Texto transcrito da página:
____________

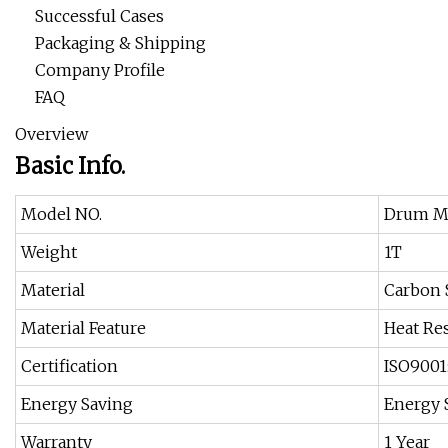
Successful Cases
Packaging & Shipping
Company Profile
FAQ
Overview
Basic Info.
Model NO.
Drum Ma
Weight
1T
Material
Carbon 
Material Feature
Heat Res
Certification
ISO9001
Energy Saving
Energy 
Warranty
1 Year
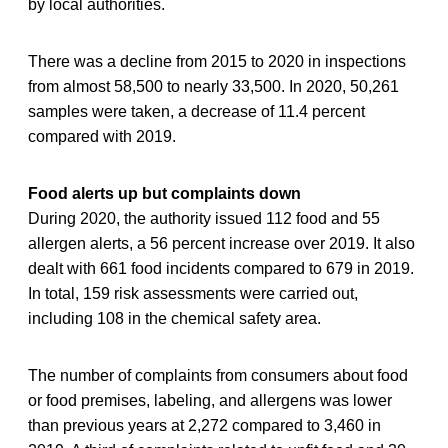
by local authorities.
There was a decline from 2015 to 2020 in inspections
from almost 58,500 to nearly 33,500. In 2020, 50,261
samples were taken, a decrease of 11.4 percent
compared with 2019.
Food alerts up but complaints down
During 2020, the authority issued 112 food and 55
allergen alerts, a 56 percent increase over 2019. It also
dealt with 661 food incidents compared to 679 in 2019.
In total, 159 risk assessments were carried out,
including 108 in the chemical safety area.
The number of complaints from consumers about food
or food premises, labeling, and allergens was lower
than previous years at 2,272 compared to 3,460 in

____________

Tarefa:
Reescreva todo o material trocando "complaints" por "grievances" e mantendo o resto inalterado. Por favor, deixe as imagens de fora da resposta.

Resposta da tarefa:
Successful Cases
Packaging & Shipping
Company Profile
FAQ
Overview
Basic Info.
Model NO.
Drum Ma
Weight
1T
Material
Carbon 
Material Feature
Heat Res
Certification
ISO9001
Energy Saving
Energy 
Warranty
1 Year
by local authorities.
There was a decline from 2015 to 2020 in inspections
from almost 58,500 to nearly 33,500. In 2020, 50,261
samples were taken, a decrease of 11.4 percent
compared with 2019.
Food alerts up but grievances down
During 2020, the authority issued 112 food and 55
allergen alerts, a 56 percent increase over 2019. It also
dealt with 661 food incidents compared to 679 in 2019.
In total, 159 risk assessments were carried out,
including 108 in the chemical safety area.
The number of grievances from consumers about food
or food premises, labeling, and allergens was lower
than previous years at 2,272 compared to 3,460 in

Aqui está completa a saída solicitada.